Craig Loveless of PMC and Jay Brooke from High Plains Community Health Center

Members of the group met at the Lamar Community Building for introductions on Monday evening, as well as a brief outline of the scope of their work in Lamar.  Tuesday, April 23, was devoted to ULI panelists interviewing community leaders, stakeholders and volunteer residents who had signed up for the series of one hour group interview.  The confidential assessments will be used to identify key opportunities for building health places in Lamar, one of three communities in the state chosen for the grants.  The others were the City of Arvada and the Westwood neighborhood in Southwest Denver.  Lamar is the only rural area selected and will become a model for future comparisons.

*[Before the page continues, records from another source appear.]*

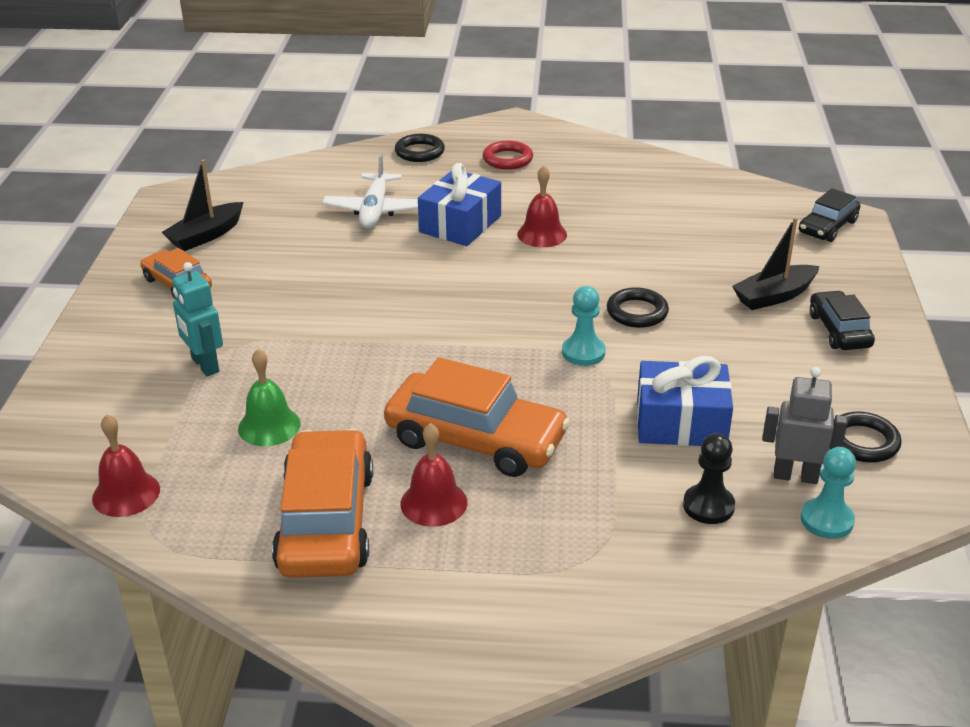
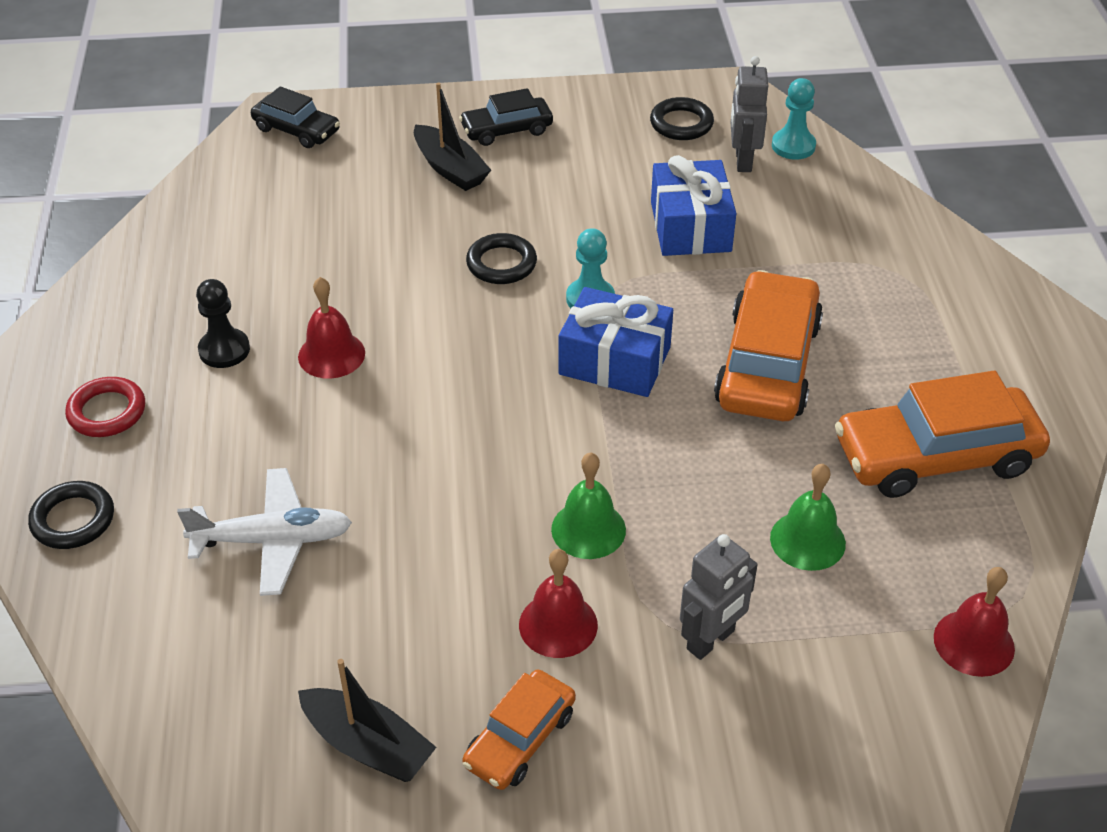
camera: 100 degrees left, 10 degrees up
turquoise robot [172,262,223,376] -> grey robot [680,534,758,660]
red bell [401,423,467,527] -> red bell moved to [519,549,598,658]
blue gift [418,163,501,246] -> blue gift moved to [558,287,673,397]
black pawn [683,433,735,524] -> black pawn moved to [196,279,250,368]
none -> green bell [551,452,626,559]

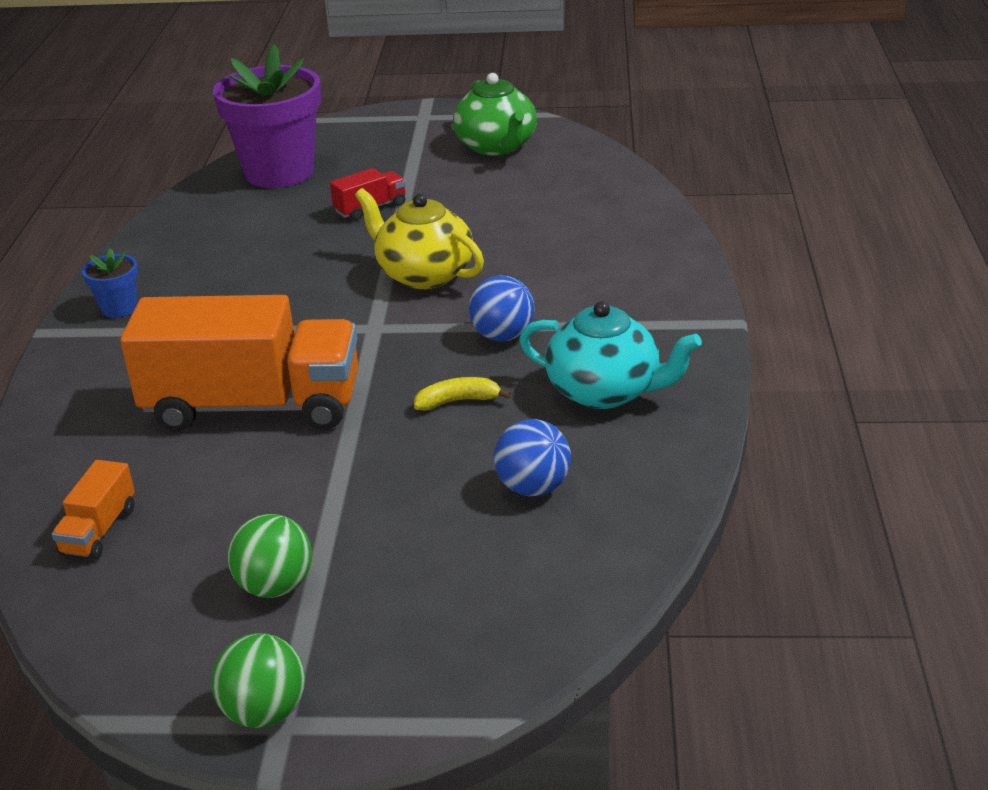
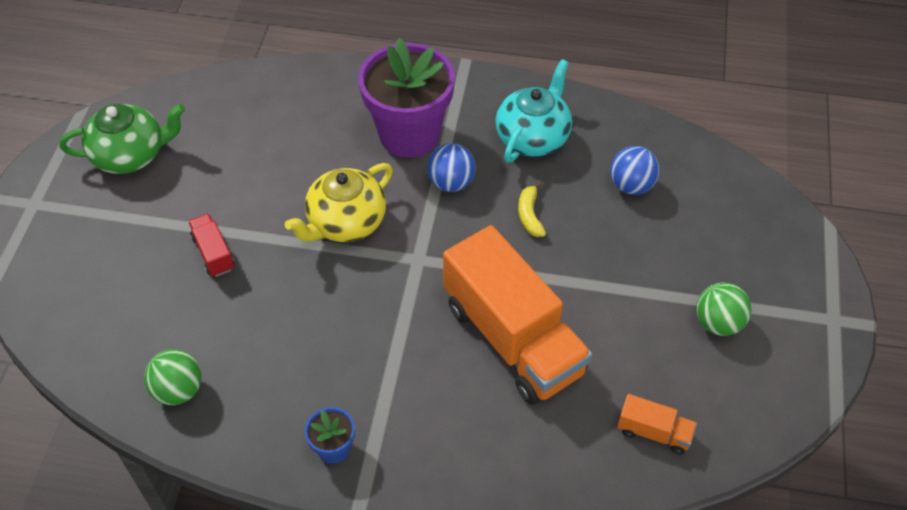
camera: 85 degrees left, 20 degrees up
orange truck [120,295,358,431] -> orange truck turned 135 degrees clockwise [443,225,592,405]
green ball [211,633,305,728] -> green ball moved to [144,349,202,405]
purple flower pot [213,44,321,188] -> purple flower pot moved to [358,38,455,158]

Volunteer Panelists Listen to the Initial Briefing at Lamar Community Building


Once the interviews are complete, the panelists will spend Wednesday and Thursday preparing a report on their findings based on the interviews and recommendations.  The presentation to the community will be made this Friday at 8am at the Lamar High School auditorium.  The public is invited to attend the two hour session. 

Shanice Martinez, Lamar High School Junior, Describes the Painting Project She Contributed To

The Healthy Places project was initiated by the Colorado Health Foundation which has a $4.5 million grant to be spread out over a five year study and development of health communities in Colorado.  Following the panel’s findings, Lamar will be able to apply for up to $1 million from the Foundation to help bring the recommendations into reality.  Counties in southeast Colorado have the highest obesity rates and the highest poverty rates in the state.  28% of adults in the Region 6 area are listed as obese and 17% of children are in that category.  As of 2010, every one in three children in Prowers County was listed as living in poverty.  Emily Nieschburg of LiveWell said the funds will be used to help leverage additional dollars to put into the selected programs.